Question

what is the empirical formula of a compound composed of 69.94% fe and 30.06% o by mass?

Explanation:

Step1: Assume 100g of the compound

Assume the mass of the compound is 100g. Then there are 69.94g of Fe and 30.06g of O.

Step2: Calculate the moles of each element

The molar - mass of Fe is $M_{Fe}=55.85g/mol$, and the molar - mass of O is $M_{O}=16.00g/mol$.
The number of moles of Fe, $n_{Fe}=\frac{m_{Fe}}{M_{Fe}}=\frac{69.94g}{55.85g/mol}\approx1.25mol$.
The number of moles of O, $n_{O}=\frac{m_{O}}{M_{O}}=\frac{30.06g}{16.00g/mol}\approx1.88mol$.
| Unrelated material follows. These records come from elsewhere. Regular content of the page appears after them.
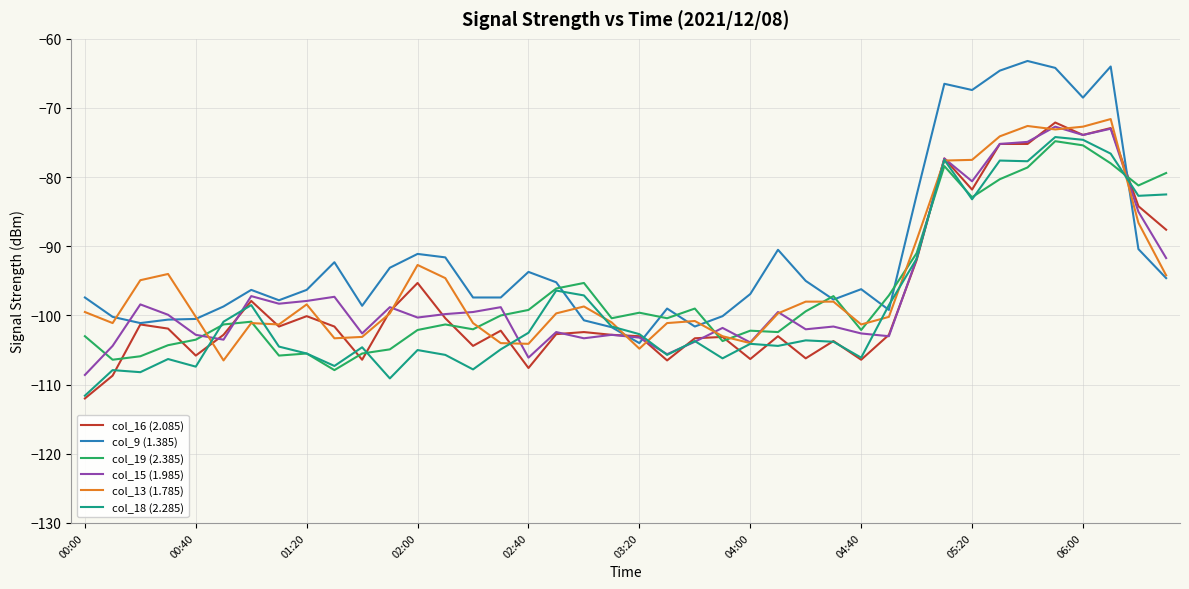

What is the minimum value shown in the chart?

-112.0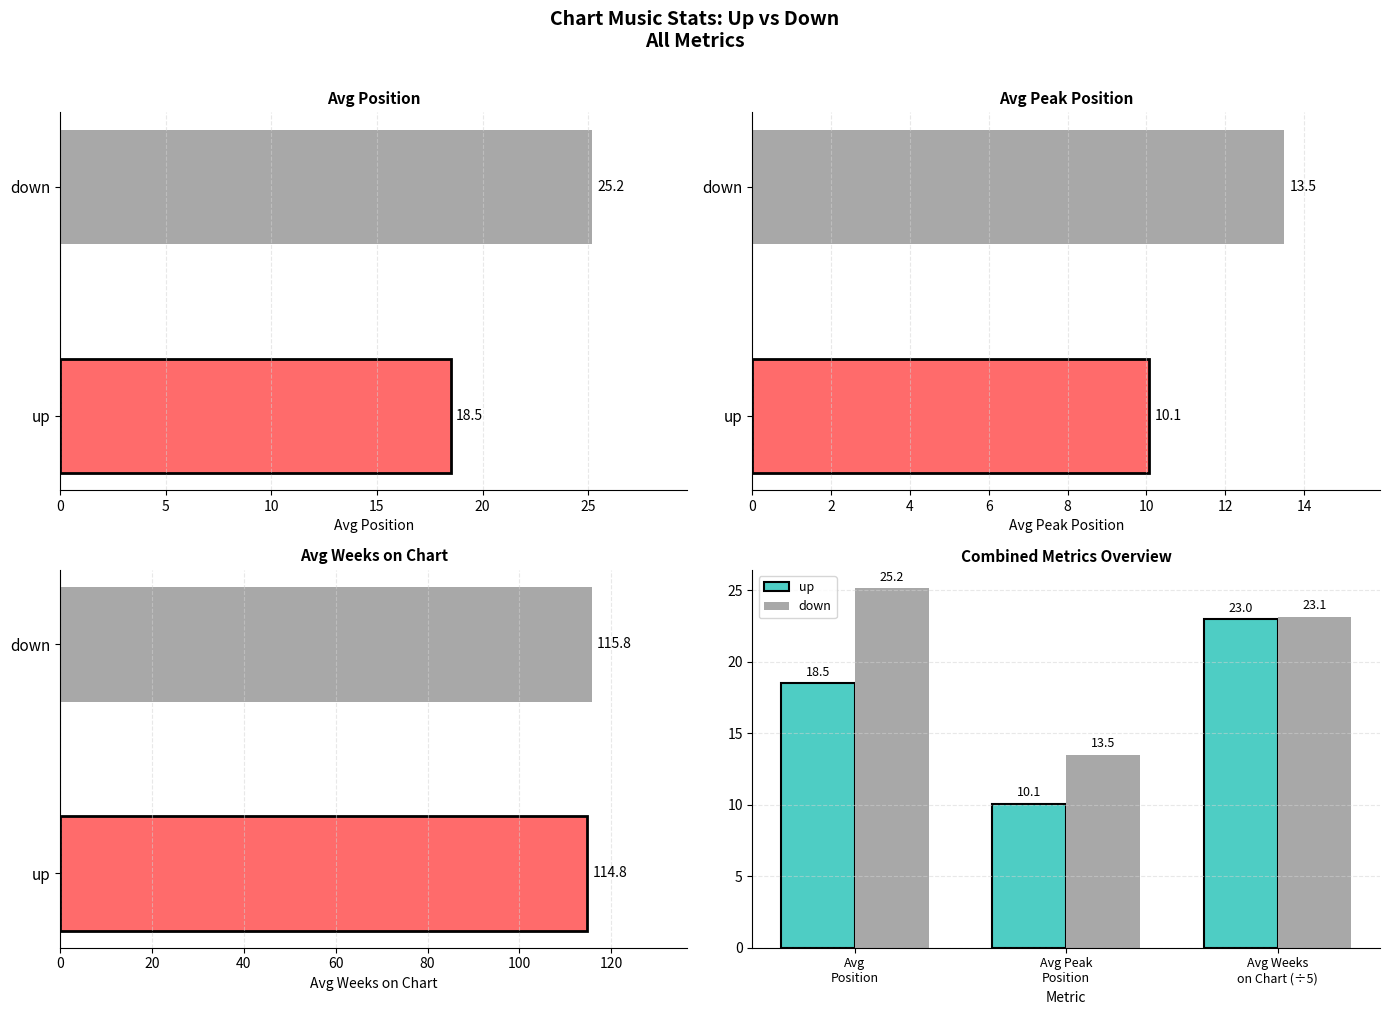

What are all the series names shown in the legend?

up, down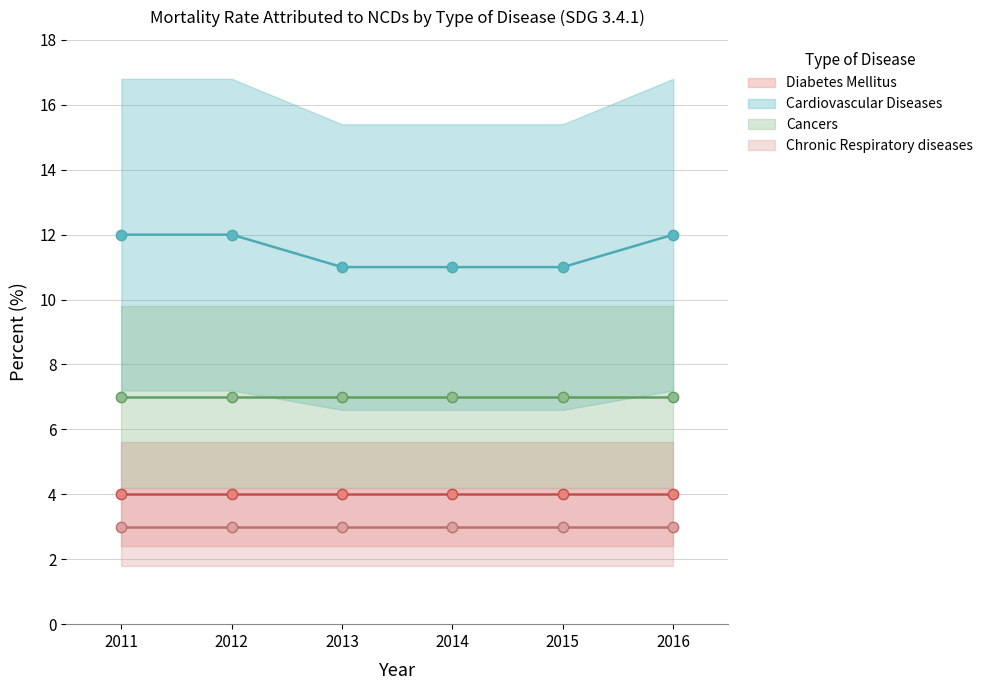

What are all the series names shown in the legend?

Diabetes Mellitus, Cardiovascular Diseases, Cancers, Chronic Respiratory diseases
Step3: Find the mole - ratio

Divide each number of moles by the smaller number of moles. Here, the smaller number of moles is 1.25mol.
The mole - ratio of Fe: $r_{Fe}=\frac{1.25mol}{1.25mol}=1$.
The mole - ratio of O: $r_{O}=\frac{1.88mol}{1.25mol}\approx1.5$.
Since we need whole - number ratios, multiply both ratios by 2 to get whole numbers.
The mole - ratio of Fe: $r_{Fe}=2$.
The mole - ratio of O: $r_{O}=3$.

Answer:

$Fe_2O_3$